June 29, 2017
Virginia’s Workforce Training Programs Are Successful, Popular — and on the Chopping Block in D.C.
The President’s recently released proposal for the 2018 federal budget features deep cuts in assistance programs that help struggling families and slashes funding for a range of public services and investments. Included in the cuts are drastic reductions to workforce training programs that have had widespread bipartisan support as important investments for building a strong workforce and economy. Many people and employers across the commonwealth depend upon these programs.

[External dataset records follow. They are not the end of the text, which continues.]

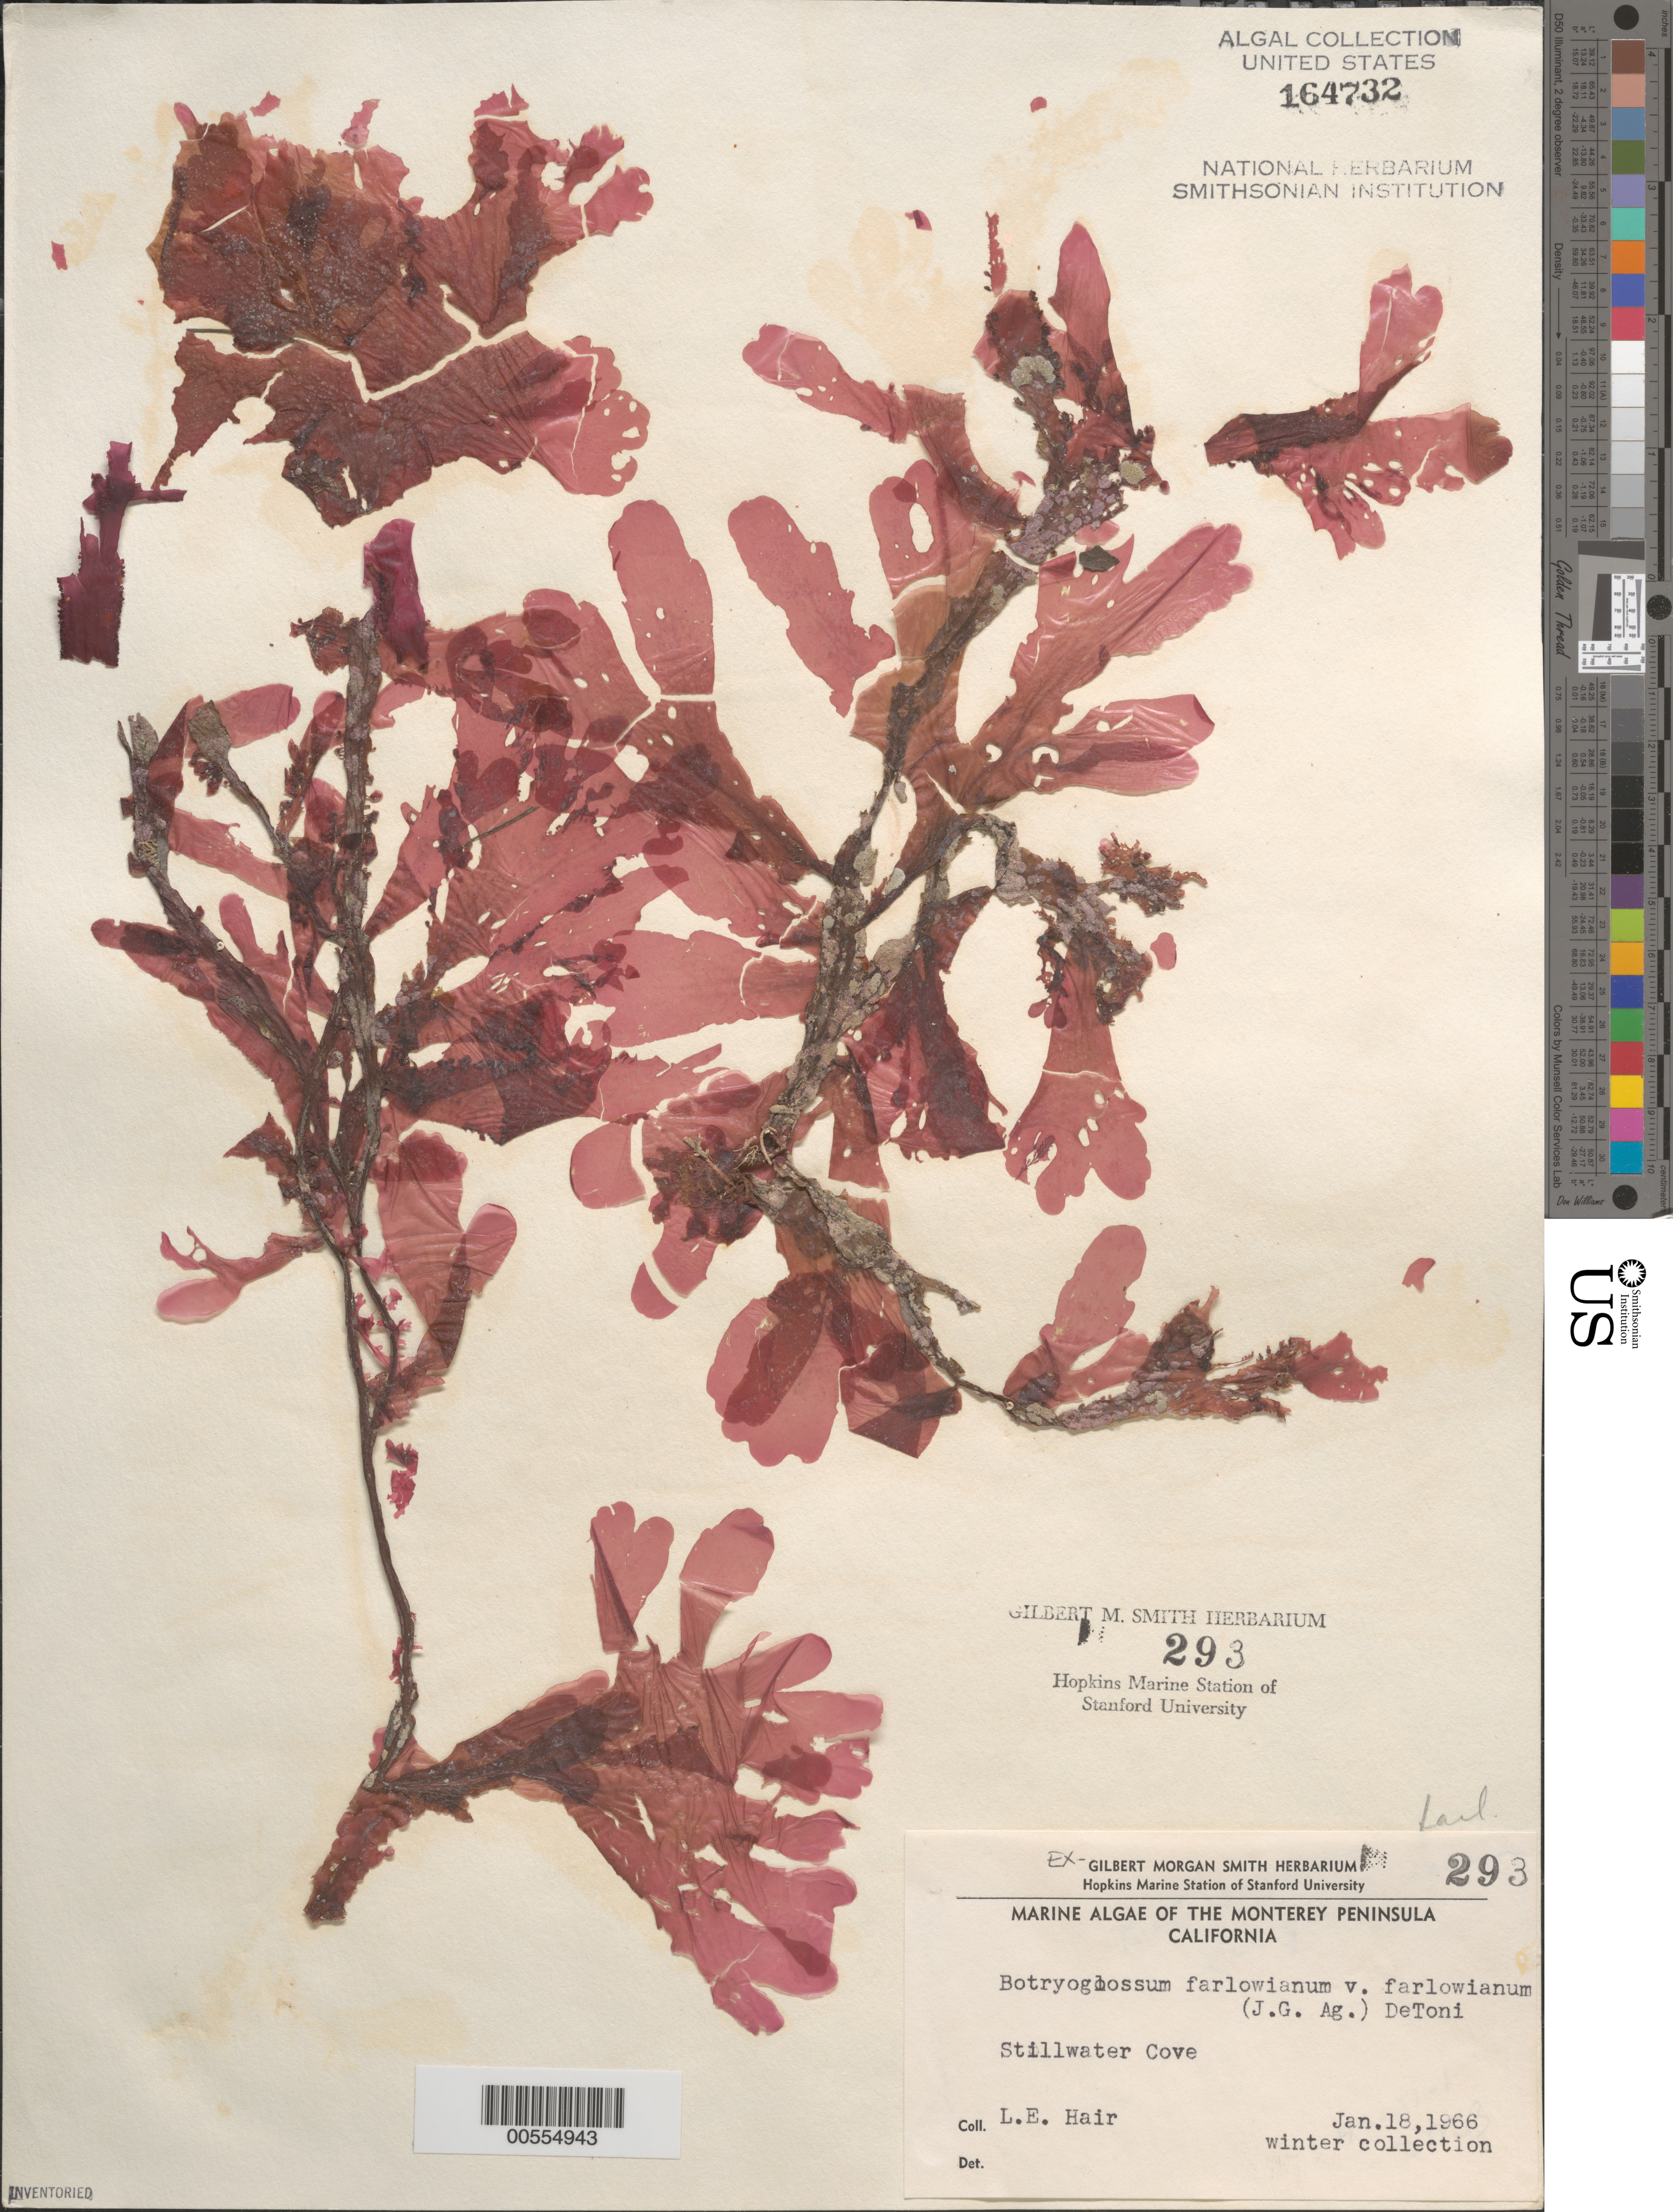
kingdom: Plantae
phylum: Rhodophyta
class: Florideophyceae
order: Ceramiales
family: Delesseriaceae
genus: Botryoglossum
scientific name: Botryoglossum farlowianum var. farlowianum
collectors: L. Hair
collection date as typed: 18 Jan 1966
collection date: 1966-01-18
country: United States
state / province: California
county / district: Monterey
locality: Stillwater Cove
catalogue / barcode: US 164732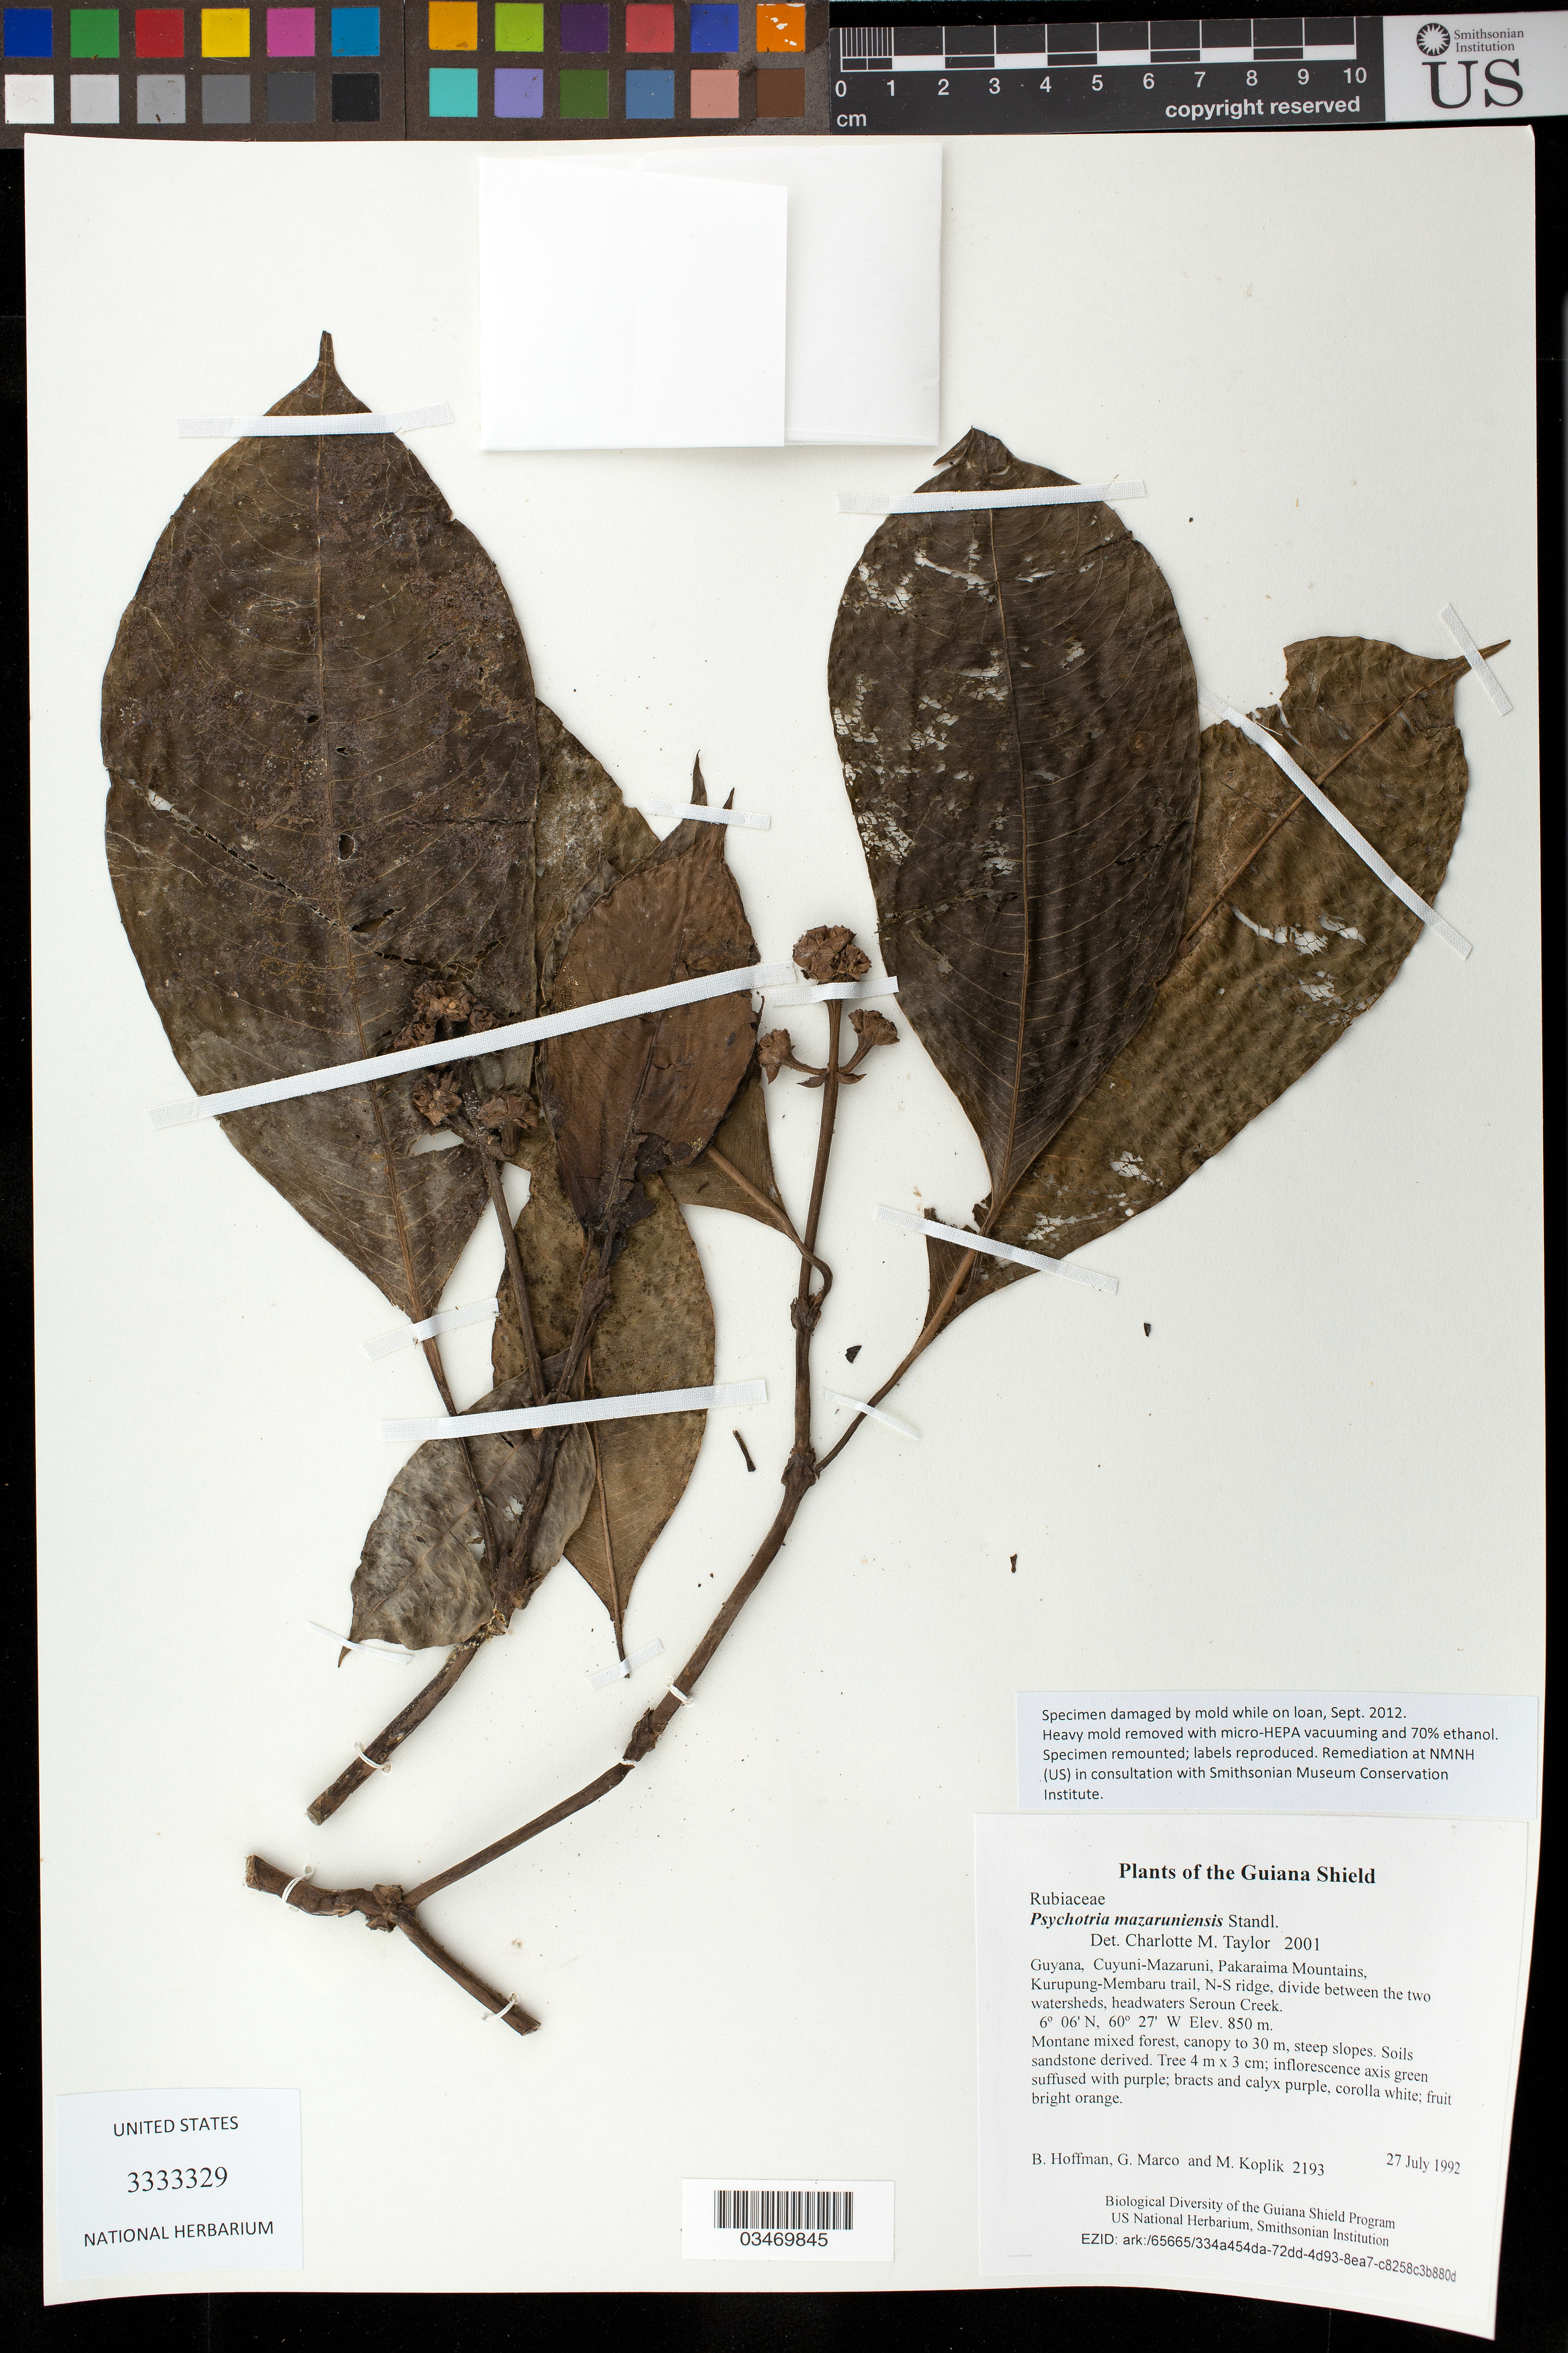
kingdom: Plantae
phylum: Tracheophyta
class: Magnoliopsida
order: Gentianales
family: Rubiaceae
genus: Psychotria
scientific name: Psychotria mazaruniensis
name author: Standl.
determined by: Taylor, Charlotte M.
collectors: B. Hoffman, G. Marco & M. Koplik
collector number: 2193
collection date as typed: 27 July 1992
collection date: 1992-07-27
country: Guyana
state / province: Cuyuni-Mazaruni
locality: Pakaraima Mountains, Kurupung-Membaru trail, N-S ridge, divide between the two watersheds, headwaters Seroun Creek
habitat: Montane mixed forest, canopy to 30 m, steep slopes. Soils sandstone derived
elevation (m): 850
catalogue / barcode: US 3333329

This includes a forty percent cut – $18.9 million – to adult, youth, and dislocated worker funding under the Title I of the Workforce Innovation and Opportunity Act (WIOA). These programs help recently laid off workers retool their skills in promising fields. They help kids that dropped out of school and those at risk of dropping out find paid work, grow their skills, and get back on the right track with their education. They help out of work adults find employment opportunities. They strengthen Virginia’s workforce and make the state a more attractive destination for employers.
The federal government is the primary funding source for WIOA services in Virginia – meaning the federal reductions proposed by the President would significantly disrupt and likely eliminate workforce training opportunities.
WIOA received widespread, bipartisan support – it’s one of the few areas where democrats and republicans in D.C. have recently found common ground – when it was approved in 2014. The Act has been lauded for its design to streamline services, promote the use of evidence-based practices like sector strategies and career pathways, and for encouraging partnerships with employers. Reviews of programs prior to the passage of WIOA, including a Virginia study, show positive returns on investment for participants and reduced reliance on public assistance after 5 years.
The President’s proposed budget also calls for cuts to federal support for career and technical education (CTE) in Virginia’s public schools. Schools offer these courses in grades 6-12 to train students in promising career fields and earn industry recognized credentials. These courses offer students a career pathway that allows them to sidestep the rising cost of tuition at four-year colleges and enter the job market with sought-after skills and expertise. The President’s proposal cuts federal CTE support nationally by 14 percent, resulting in millions of dollars in cuts here in Virginia.
These proposed cuts won’t just affect students. They also hurt employers who are in need of workers with the skills these classes teach. In a survey of school CTE directors, CTE classes in the highest demand from employers were in areas such as the health sciences, information technology, and manufacturing, which can require costly equipment. If schools don’t have resources, they won’t be able to offer courses in these fields.
These reductions in federal support would also come as Virginia looks to ramp up work-based learning opportunities and CTE offerings as part of new high school graduation requirements. The Virginia Board of Education is currently developing a “profile of a Virginia graduate” that will be used to create new standards for high schools in the state – emphasizing a need for career exploration and work-based learning in high school. The federal cuts will undermine our ability to implement these new innovative strategies supported by democrats and republicans here in the state.
The President’s budget proposal is a bad deal for Virginia’s communities and our economy. It’s critical that Virginia’s congressional leaders reject this dangerous cost-shift to the state, and put the needs of all Virginia families at the top of the agenda.